Né à Riga, installé dès 1919 en Angleterre, sir Isaiah Berlin étudia la littérature classique, la politique, la philosophie et l'économie à l'université d'Oxford où il est le condisciple de John Austin. D'abord diplomate à l'ambassade de Grande-Bretagne à Washington, il fraie avec sir Winston Churchill auquel il consacrera l'un de ses innombrables portraits (Personal Impressions, 1980). De sa rencontre avec Boris Pasternak et Anna Akhmatova, alors qu'il était détaché à Moscou en 1945, naîtront Les Penseurs russes (Russian Thinkers, 1979).

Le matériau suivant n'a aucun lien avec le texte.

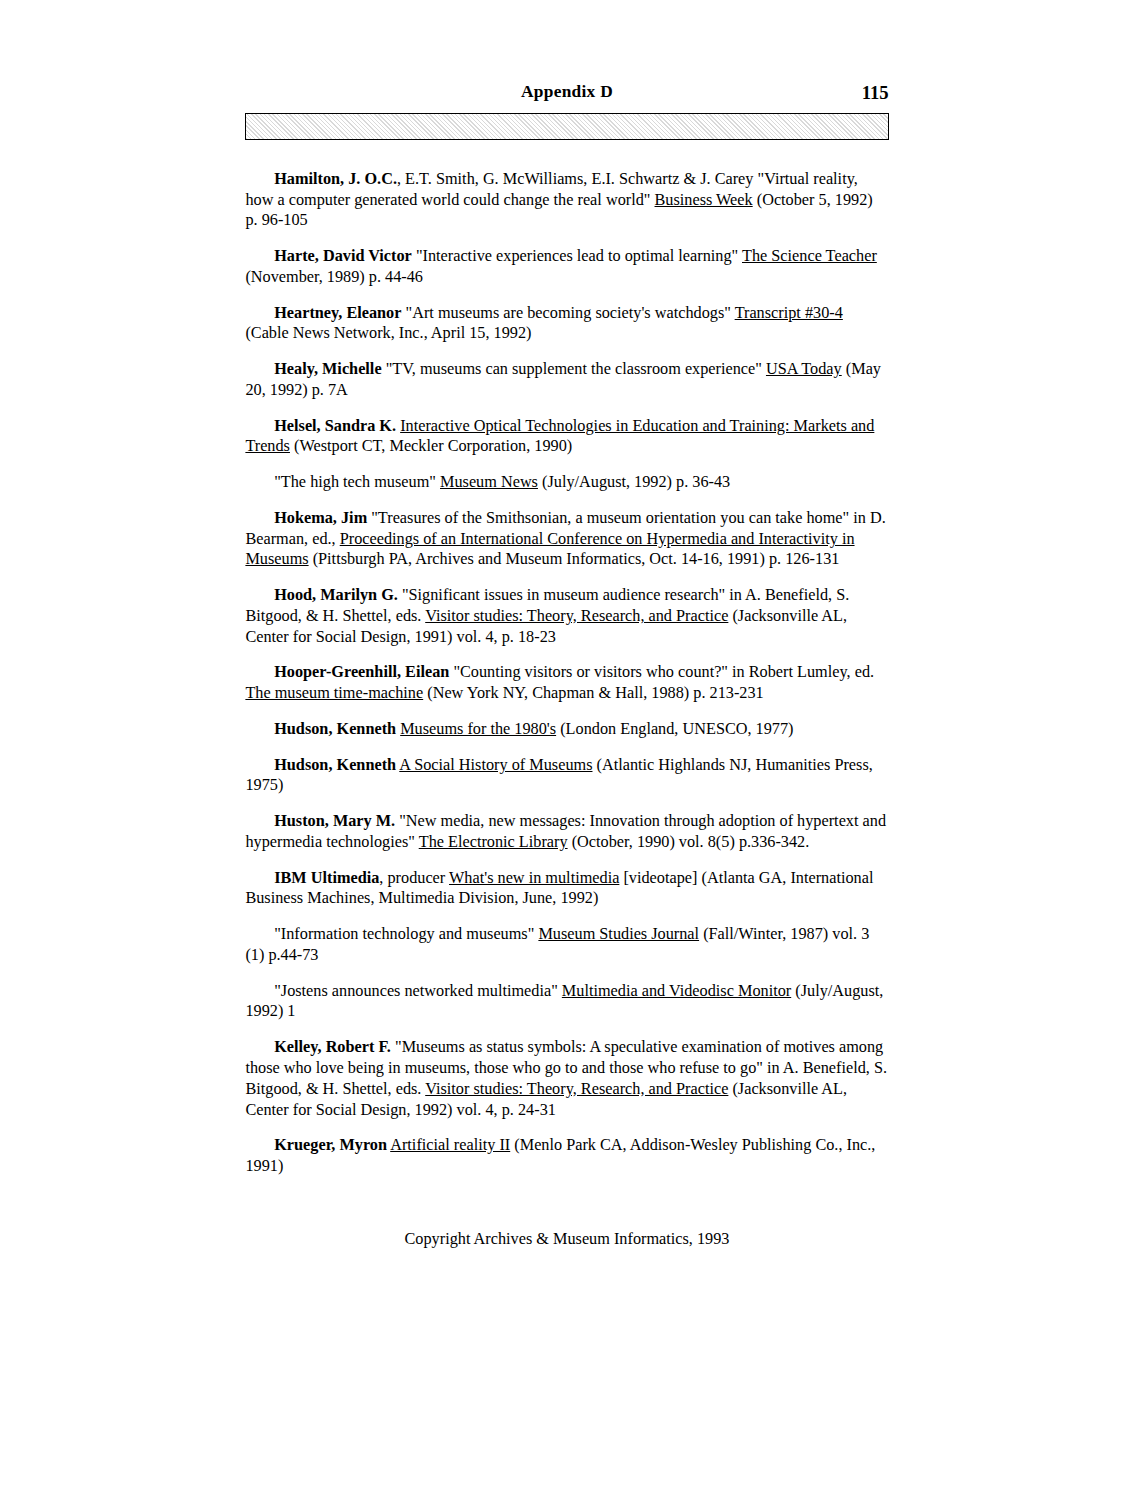Appendix D 115
Hamilton, J. O.C., E.T. Smith, G. McWilliams, E.I. Schwartz & J. Carey "Virtual reality, how a computer generated world could change the real world" Business Week (October 5, 1992) p. 96-105
Harte, David Victor "Interactive experiences lead to optimal learning" The Science Teacher (November, 1989) p. 44-46
Heartney, Eleanor "Art museums are becoming society's watchdogs" Transcript #30-4 (Cable News Network, Inc., April 15, 1992)
Healy, Michelle "TV, museums can supplement the classroom experience" USA Today (May 20, 1992) p. 7A
Helsel, Sandra K. Interactive Optical Technologies in Education and Training: Markets and Trends (Westport CT, Meckler Corporation, 1990)
"The high tech museum" Museum News (July/August, 1992) p. 36-43
Hokema, Jim "Treasures of the Smithsonian, a museum orientation you can take home" in D. Bearman, ed., Proceedings of an International Conference on Hypermedia and Interactivity in Museums (Pittsburgh PA, Archives and Museum Informatics, Oct. 14-16, 1991) p. 126-131
Hood, Marilyn G. "Significant issues in museum audience research" in A. Benefield, S. Bitgood, & H. Shettel, eds. Visitor studies: Theory, Research, and Practice (Jacksonville AL, Center for Social Design, 1991) vol. 4, p. 18-23
Hooper-Greenhill, Eilean "Counting visitors or visitors who count?" in Robert Lumley, ed. The museum time-machine (New York NY, Chapman & Hall, 1988) p. 213-231
Hudson, Kenneth Museums for the 1980's (London England, UNESCO, 1977)
Hudson, Kenneth A Social History of Museums (Atlantic Highlands NJ, Humanities Press, 1975)
Huston, Mary M. "New media, new messages: Innovation through adoption of hypertext and hypermedia technologies" The Electronic Library (October, 1990) vol. 8(5) p.336-342.
IBM Ultimedia, producer What's new in multimedia [videotape] (Atlanta GA, International Business Machines, Multimedia Division, June, 1992)
"Information technology and museums" Museum Studies Journal (Fall/Winter, 1987) vol. 3 (1) p.44-73
"Jostens announces networked multimedia" Multimedia and Videodisc Monitor (July/August, 1992) 1
Kelley, Robert F. "Museums as status symbols: A speculative examination of motives among those who love being in museums, those who go to and those who refuse to go" in A. Benefield, S. Bitgood, & H. Shettel, eds. Visitor studies: Theory, Research, and Practice (Jacksonville AL, Center for Social Design, 1992) vol. 4, p. 24-31
Krueger, Myron Artificial reality II (Menlo Park CA, Addison-Wesley Publishing Co., Inc., 1991)
Copyright Archives & Museum Informatics, 1993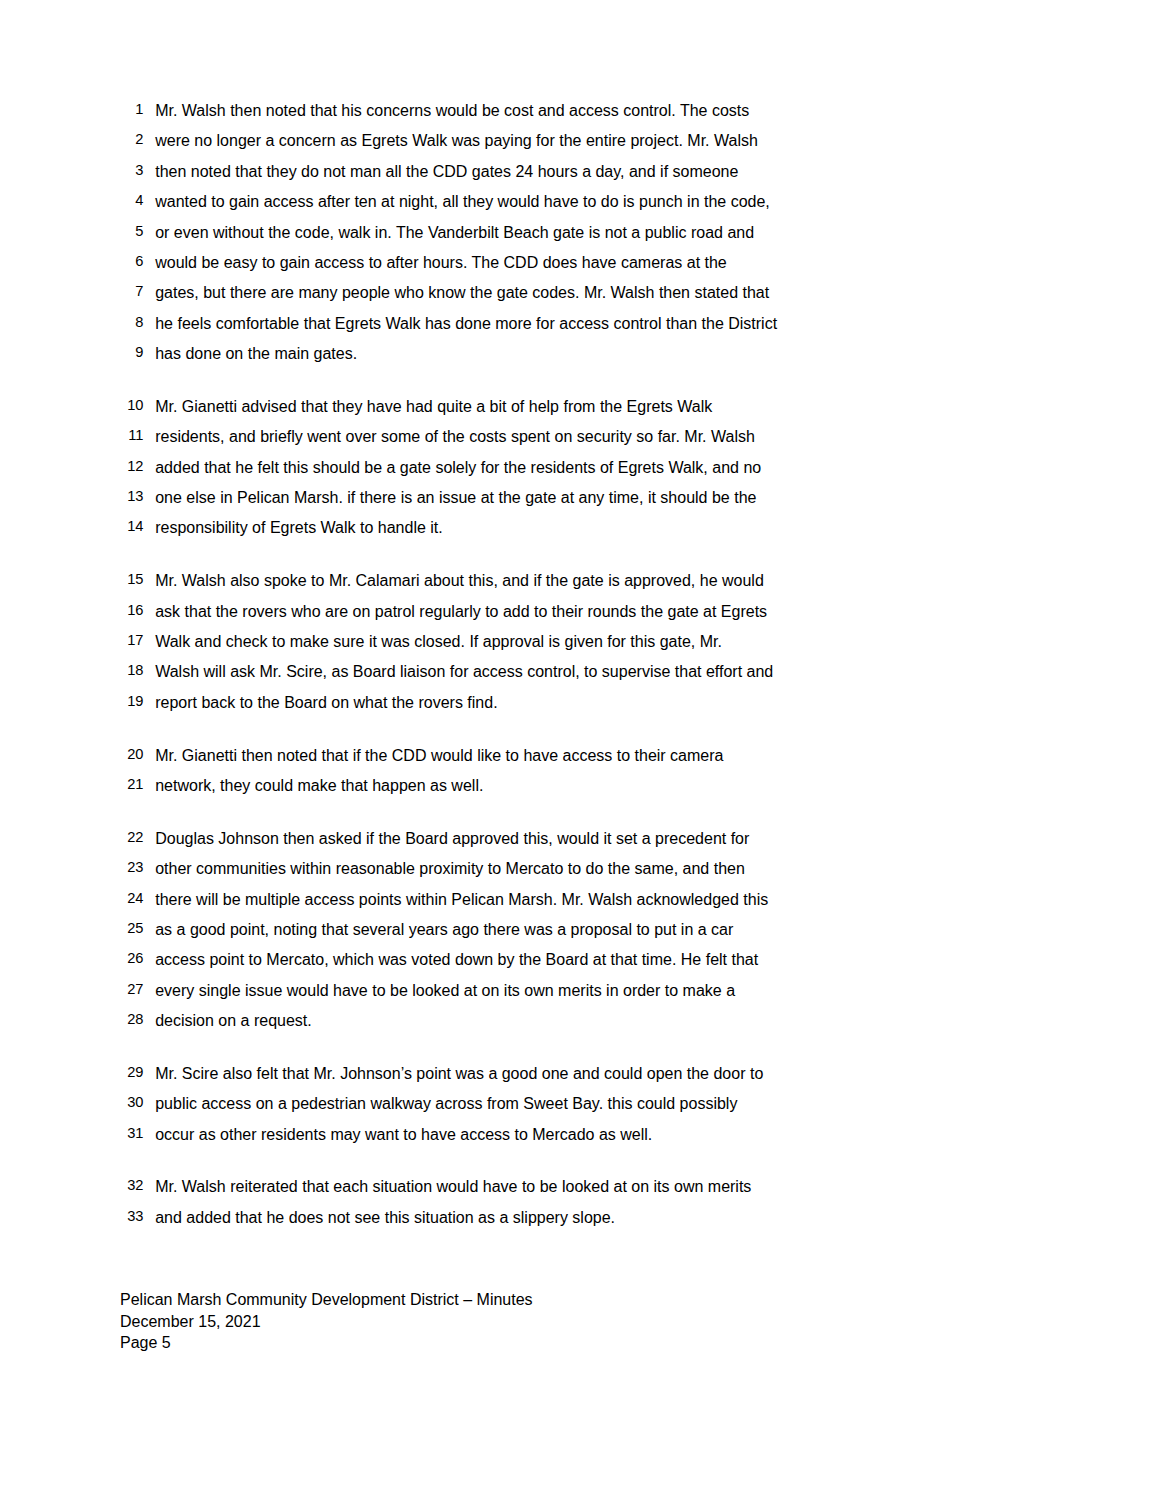Mr. Walsh then noted that his concerns would be cost and access control. The costs were no longer a concern as Egrets Walk was paying for the entire project. Mr. Walsh then noted that they do not man all the CDD gates 24 hours a day, and if someone wanted to gain access after ten at night, all they would have to do is punch in the code, or even without the code, walk in. The Vanderbilt Beach gate is not a public road and would be easy to gain access to after hours. The CDD does have cameras at the gates, but there are many people who know the gate codes. Mr. Walsh then stated that he feels comfortable that Egrets Walk has done more for access control than the District has done on the main gates.
Mr. Gianetti advised that they have had quite a bit of help from the Egrets Walk residents, and briefly went over some of the costs spent on security so far. Mr. Walsh added that he felt this should be a gate solely for the residents of Egrets Walk, and no one else in Pelican Marsh. if there is an issue at the gate at any time, it should be the responsibility of Egrets Walk to handle it.
Mr. Walsh also spoke to Mr. Calamari about this, and if the gate is approved, he would ask that the rovers who are on patrol regularly to add to their rounds the gate at Egrets Walk and check to make sure it was closed. If approval is given for this gate, Mr. Walsh will ask Mr. Scire, as Board liaison for access control, to supervise that effort and report back to the Board on what the rovers find.
Mr. Gianetti then noted that if the CDD would like to have access to their camera network, they could make that happen as well.
Douglas Johnson then asked if the Board approved this, would it set a precedent for other communities within reasonable proximity to Mercato to do the same, and then there will be multiple access points within Pelican Marsh. Mr. Walsh acknowledged this as a good point, noting that several years ago there was a proposal to put in a car access point to Mercato, which was voted down by the Board at that time. He felt that every single issue would have to be looked at on its own merits in order to make a decision on a request.
Mr. Scire also felt that Mr. Johnson’s point was a good one and could open the door to public access on a pedestrian walkway across from Sweet Bay. this could possibly occur as other residents may want to have access to Mercado as well.
Mr. Walsh reiterated that each situation would have to be looked at on its own merits and added that he does not see this situation as a slippery slope.
Pelican Marsh Community Development District – Minutes
December 15, 2021
Page 5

Isaiah Berlin enseigne ensuite la théorie sociale et politique à Oxford de 1957 à 1967. L'empirisme et l'analyse du langage de l'école d'Oxford ne l'attirent pas plus que le marxisme, même s'il consacre son premier livre, en 1939, à Karl Marx. Premier Fellow juif du All Souls College d'Oxford, il sera également président de la British Academy, membre honoraire de l'American Academy of Arts and Letters, du National Institute of Arts and Letters. Les prix Érasme, Jérusalem, et Agnelli couronneront ses travaux sur la philosophie des Lumières, du romantisme et du nationalisme allemand (The Age of Enlightenment. Century Philosophers, 1956 ; Vico and Herder, 1976 ; Le Bois tordu de l'humanité. Romantisme, nationalisme et totalitarisme, 1990, trad. franç. 1992).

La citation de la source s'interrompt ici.